Странный тип этот Стендаль, и неприятна его манера преподносить комплименты, которые надо разыскивать в ворохе грубостей. Но Эжен разыскал: «Делакруа не лишен чувства колорита; а это уже немало в наш век рисунка. Я готов принять его за ученика Тинторетто; его фигурам свойственно движение...» И десятью строчками ниже: «У Делакруа всегда будет то огромное преимущество перед авторами картин, которыми увешаны стены главных залов, что по крайней мере публику его произведение очень занимает. А это поважней, чем читать себе похвалы в трех-четырех газетах, которые придерживаются старых понятий и искажают новые, не будучи в силах их опровергнуть».
Эжен отправил Стендалю письмо с изъявлениями признательности: «Ученик Тинторетто» — это и ему казалось гораздо важней.

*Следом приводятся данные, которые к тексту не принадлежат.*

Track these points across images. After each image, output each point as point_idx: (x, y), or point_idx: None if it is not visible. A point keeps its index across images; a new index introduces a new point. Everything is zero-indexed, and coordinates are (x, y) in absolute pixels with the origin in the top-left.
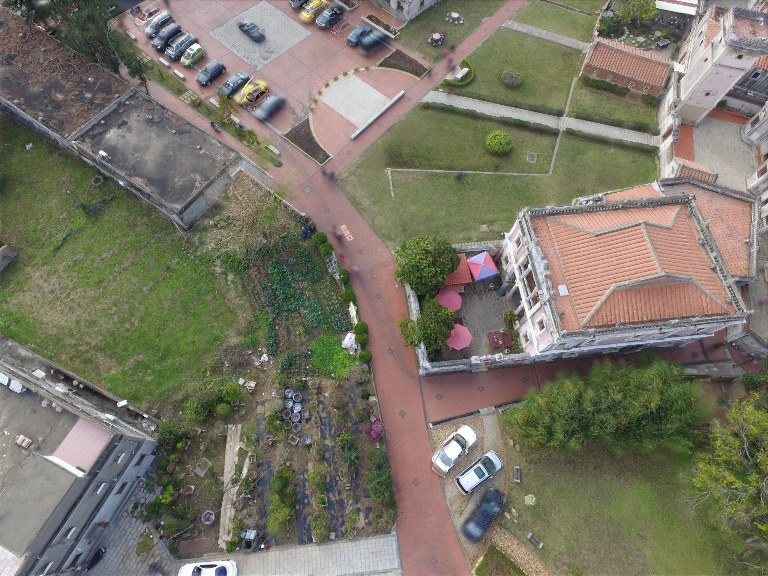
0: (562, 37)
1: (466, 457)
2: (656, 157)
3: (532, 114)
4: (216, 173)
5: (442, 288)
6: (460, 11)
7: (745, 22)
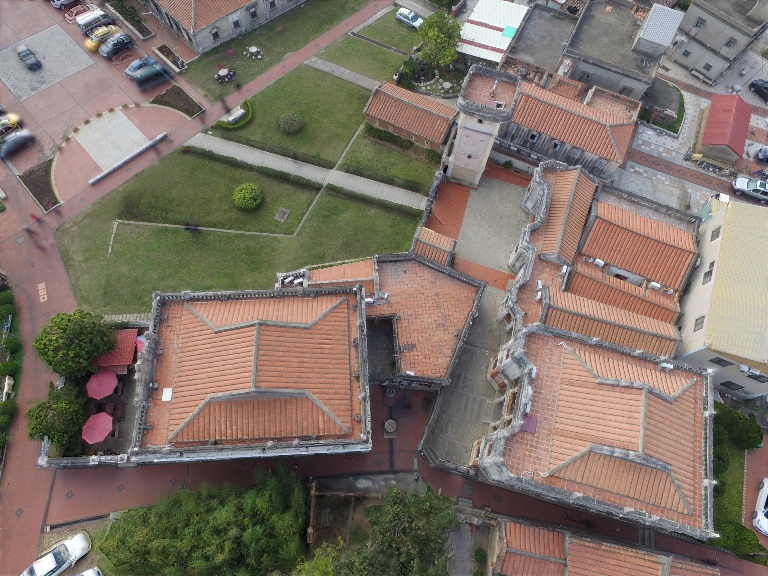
0: (364, 78)
1: (70, 571)
2: (420, 222)
3: (300, 165)
4: None
5: (91, 370)
6: (264, 44)
7: (488, 82)
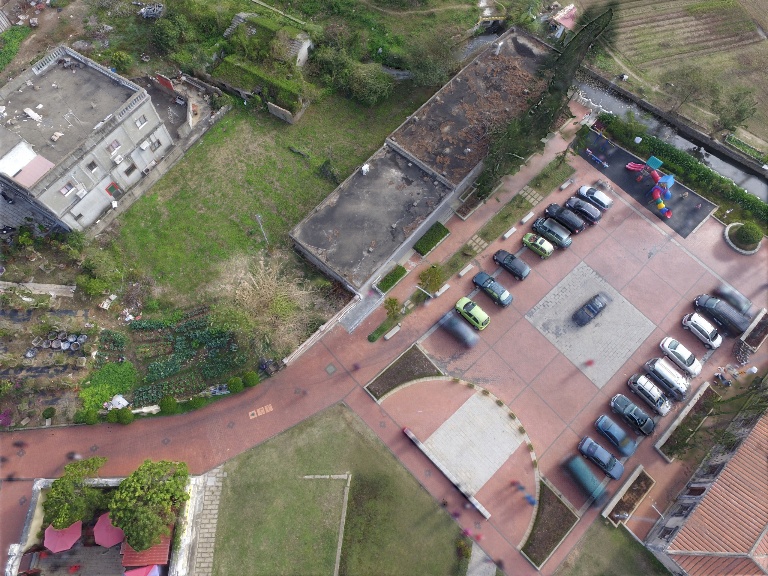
0: None
1: None
2: None
3: None
4: (335, 267)
5: None
6: None
7: None
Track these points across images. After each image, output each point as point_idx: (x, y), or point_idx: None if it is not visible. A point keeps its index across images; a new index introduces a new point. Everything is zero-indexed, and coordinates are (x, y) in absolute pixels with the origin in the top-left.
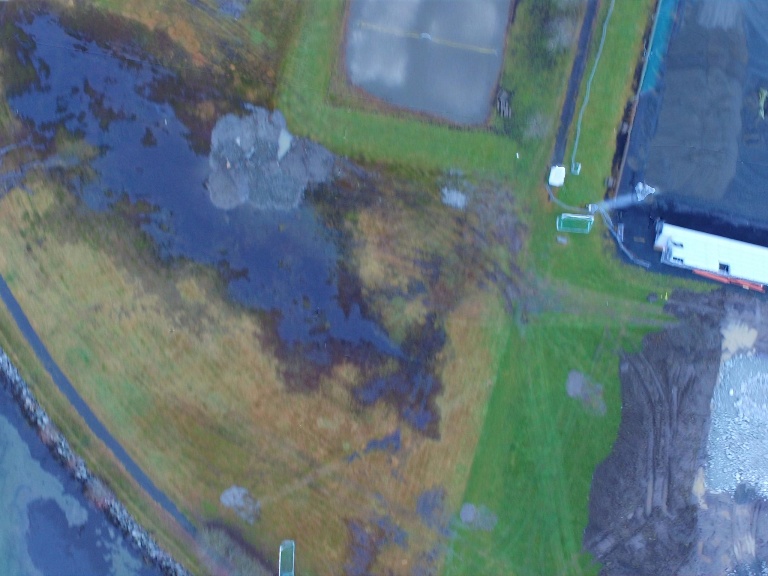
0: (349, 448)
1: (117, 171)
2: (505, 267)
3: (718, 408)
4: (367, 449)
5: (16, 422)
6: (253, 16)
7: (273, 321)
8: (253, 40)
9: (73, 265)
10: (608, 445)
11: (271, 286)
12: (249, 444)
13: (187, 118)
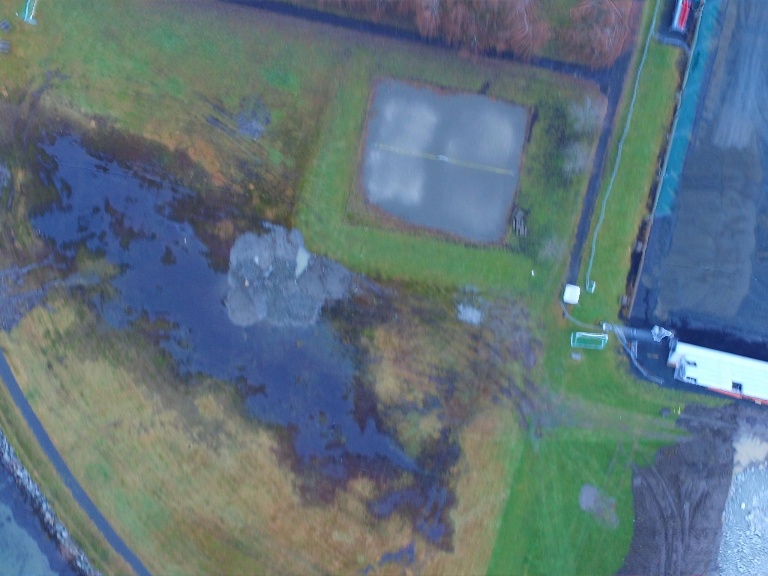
0: (364, 561)
1: (137, 289)
2: (519, 382)
3: (730, 521)
4: (382, 562)
5: (36, 535)
6: (272, 136)
7: (290, 436)
8: (272, 160)
9: (93, 382)
10: (620, 558)
11: (288, 401)
12: (265, 557)
13: (206, 237)
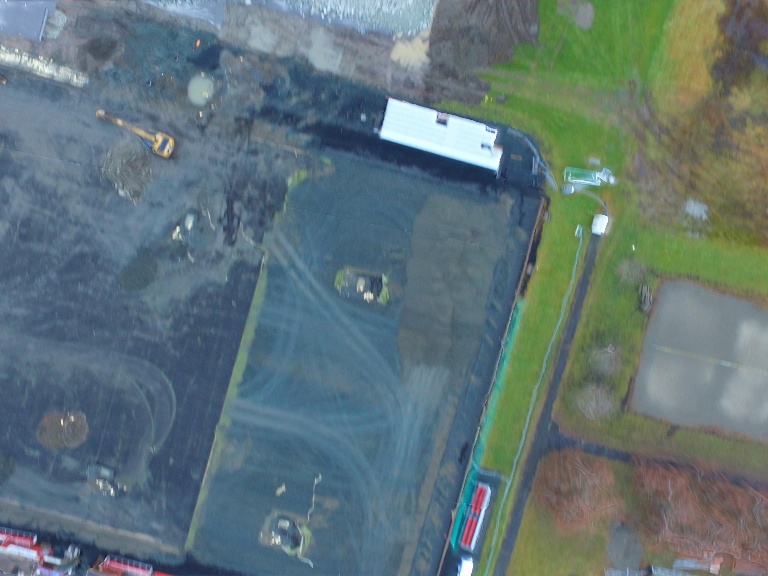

Тем не менее вы не представляете себе, вероятно, что значит первое время — читать о себе в газетах! Буквы, слова, фразы и целиком абзацы отделены и от автора и от всего остального, это абстрактный, заслуживающий абсолютного доверия голос — у этого голоса особенный, внеличный, категорический тембр. Газета — беспристрастный и справедливый судья, какую бы ерунду она ни писала.